Of course, the news is dire for existing shareholders who’ve now experienced the double whammy of a collapsing share price and the halting of dividend payments. So why do I see the cutting of the dividend as a positive indicator?
How I’d aim to make an investment work
I don’t view Lloyds as a growth or income investment. To me, it’s a cyclical stock. I reckon the banking sector is one of the most cyclical sectors out there. And that’s why the Lloyds share price is responding so much to the current crisis.
For many years, its share price has been swinging up and down a lot and moving essentially sideways. That may seem perplexing because earnings have been improving for much of the time and the dividend has been rising incrementally. Indeed, many observers have made much about the mouth-watering value indicators Lloyds has been displaying, such as a high dividend yield and low price-to-asset values.

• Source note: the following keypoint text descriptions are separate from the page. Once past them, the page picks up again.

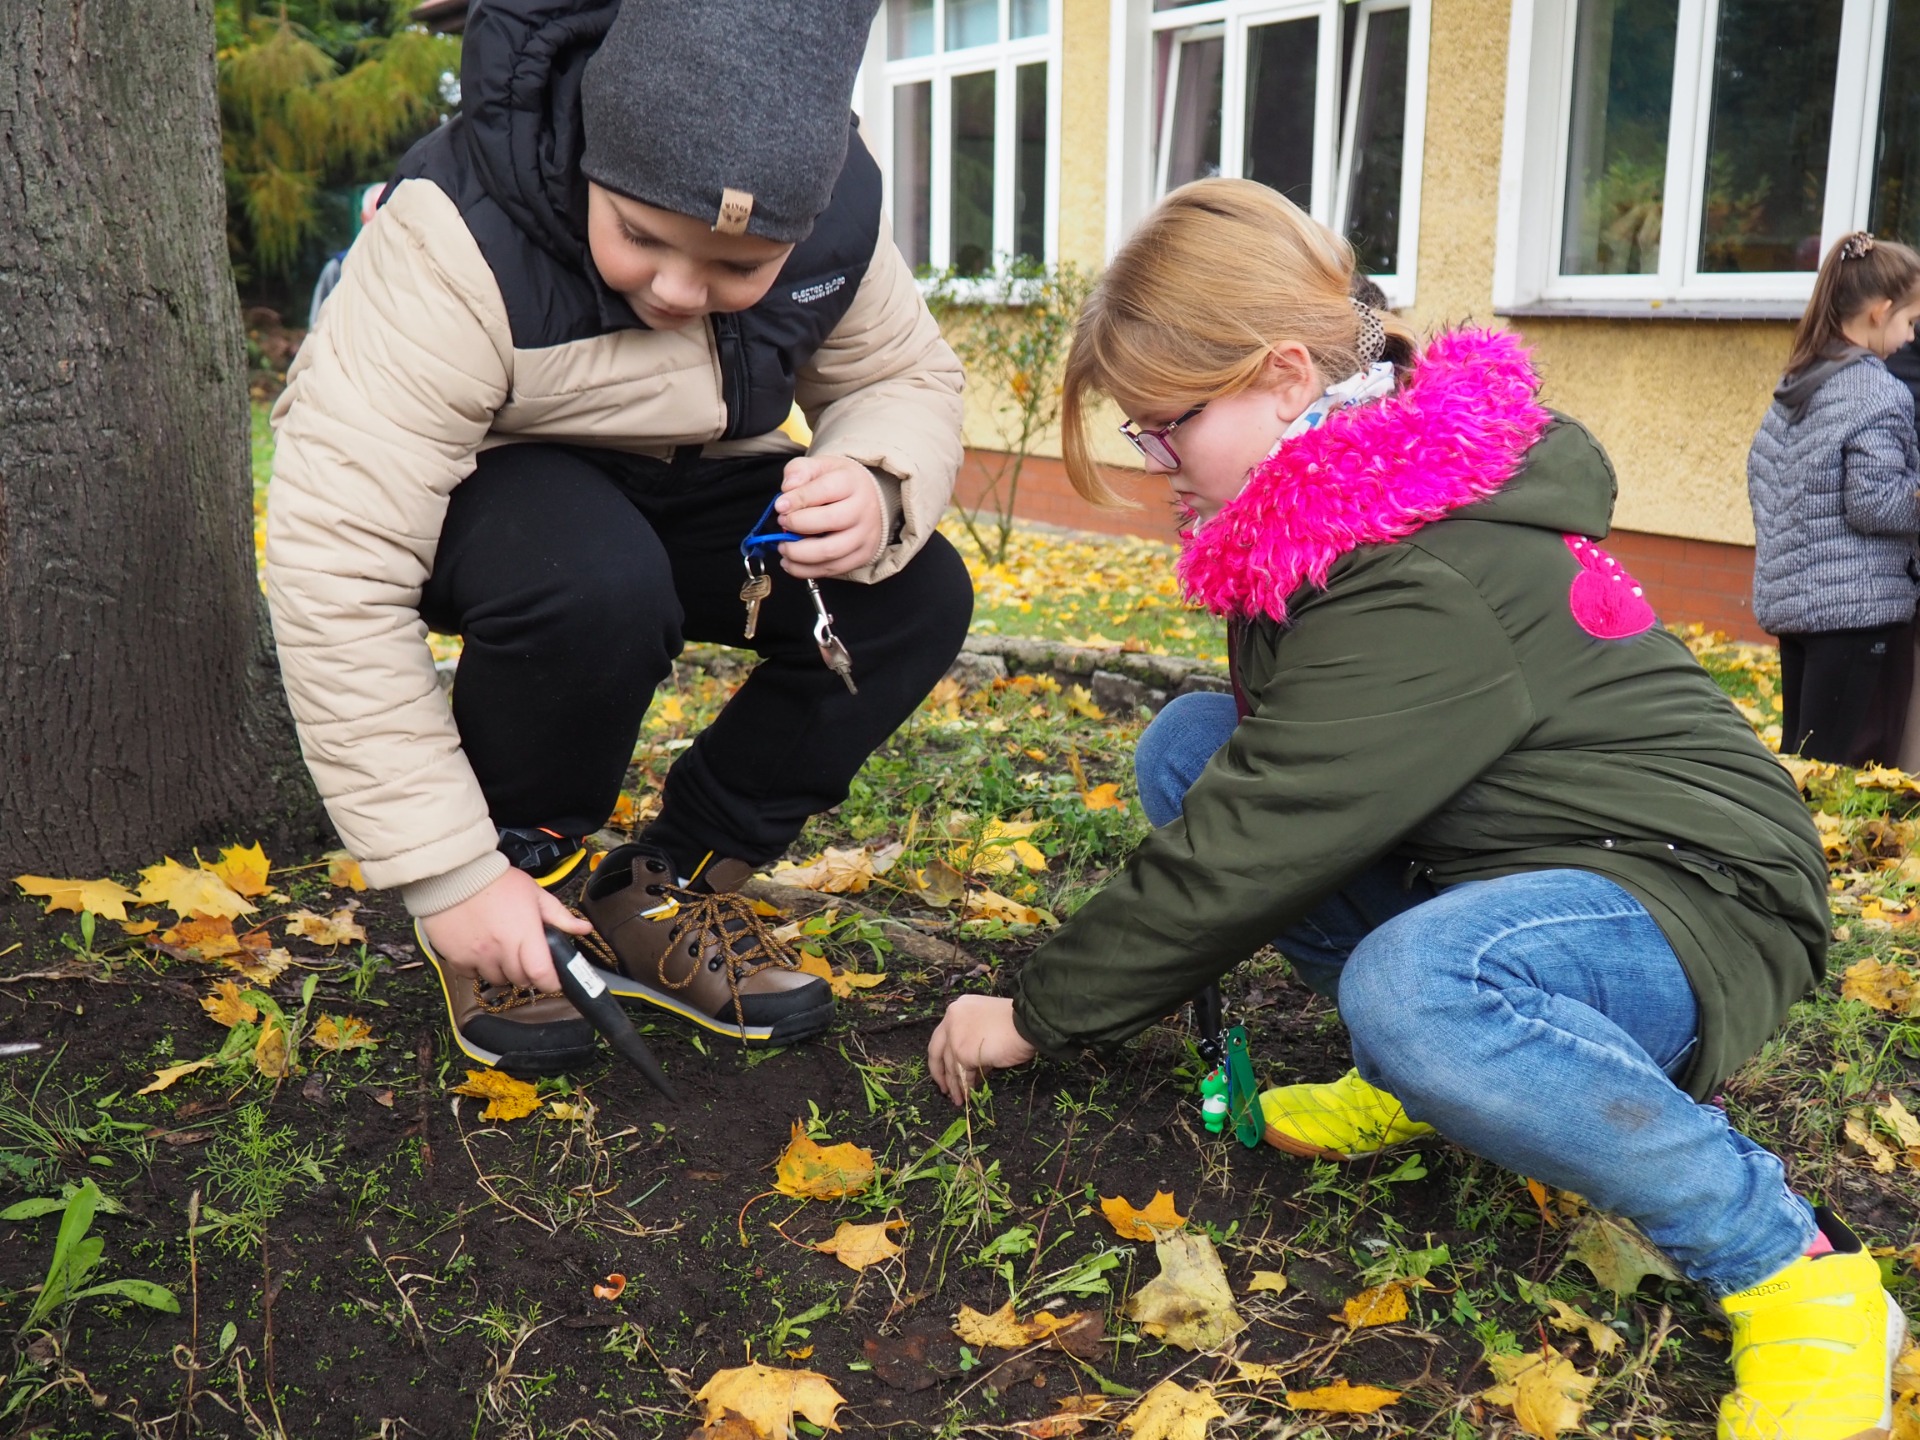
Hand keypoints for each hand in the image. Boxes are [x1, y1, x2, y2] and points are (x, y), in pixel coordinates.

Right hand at [418, 867, 591, 992]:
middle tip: (525, 956)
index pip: (541, 974)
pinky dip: (478, 968)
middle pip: (520, 980)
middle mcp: (501, 950)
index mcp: (525, 934)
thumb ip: (560, 916)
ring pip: (497, 980)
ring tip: (501, 950)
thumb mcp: (535, 894)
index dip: (550, 982)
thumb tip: (585, 929)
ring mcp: (477, 956)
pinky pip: (472, 976)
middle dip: (527, 973)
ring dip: (503, 971)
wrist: (455, 874)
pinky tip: (480, 950)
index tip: (553, 980)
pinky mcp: (456, 958)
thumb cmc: (498, 882)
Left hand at [774, 454, 884, 577]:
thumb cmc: (838, 483)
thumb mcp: (819, 466)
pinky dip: (806, 570)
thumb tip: (787, 488)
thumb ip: (799, 471)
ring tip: (783, 547)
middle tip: (782, 523)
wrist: (868, 498)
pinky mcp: (862, 556)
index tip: (780, 506)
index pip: (825, 491)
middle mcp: (863, 510)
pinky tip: (791, 563)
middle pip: (830, 521)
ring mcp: (865, 536)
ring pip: (830, 551)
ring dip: (799, 553)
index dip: (799, 499)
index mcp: (852, 482)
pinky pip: (833, 569)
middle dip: (798, 525)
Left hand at [927, 995, 1037, 1105]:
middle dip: (939, 1072)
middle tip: (944, 1088)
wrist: (1027, 1024)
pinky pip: (962, 1075)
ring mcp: (954, 1036)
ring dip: (954, 1086)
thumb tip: (971, 1065)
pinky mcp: (962, 1052)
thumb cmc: (1016, 1022)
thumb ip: (974, 1039)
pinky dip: (965, 1087)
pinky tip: (968, 1096)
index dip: (944, 1054)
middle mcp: (951, 1020)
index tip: (947, 1068)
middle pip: (936, 1051)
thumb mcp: (988, 1025)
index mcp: (958, 1008)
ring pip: (950, 1066)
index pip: (943, 1034)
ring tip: (958, 1099)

But the valuation is ‘supposed’ to look low as earnings rise. The market ‘knows’ cyclical troughs follow peaks. And the only way it could compensate for the risk ahead was by nibbling the valuation lower. And that’s why, for years, I’ve been commenting about the risk to the downside.
To me, valuation indicators work back to front with out-and-out cyclical stocks such as Lloyds. So the stock looks more attractive to me now the share price is near its previous lows and the dividends have stopped for the time being.
I’m not yet a full-on bull about Lloyds, but I’m starting to watch it closely!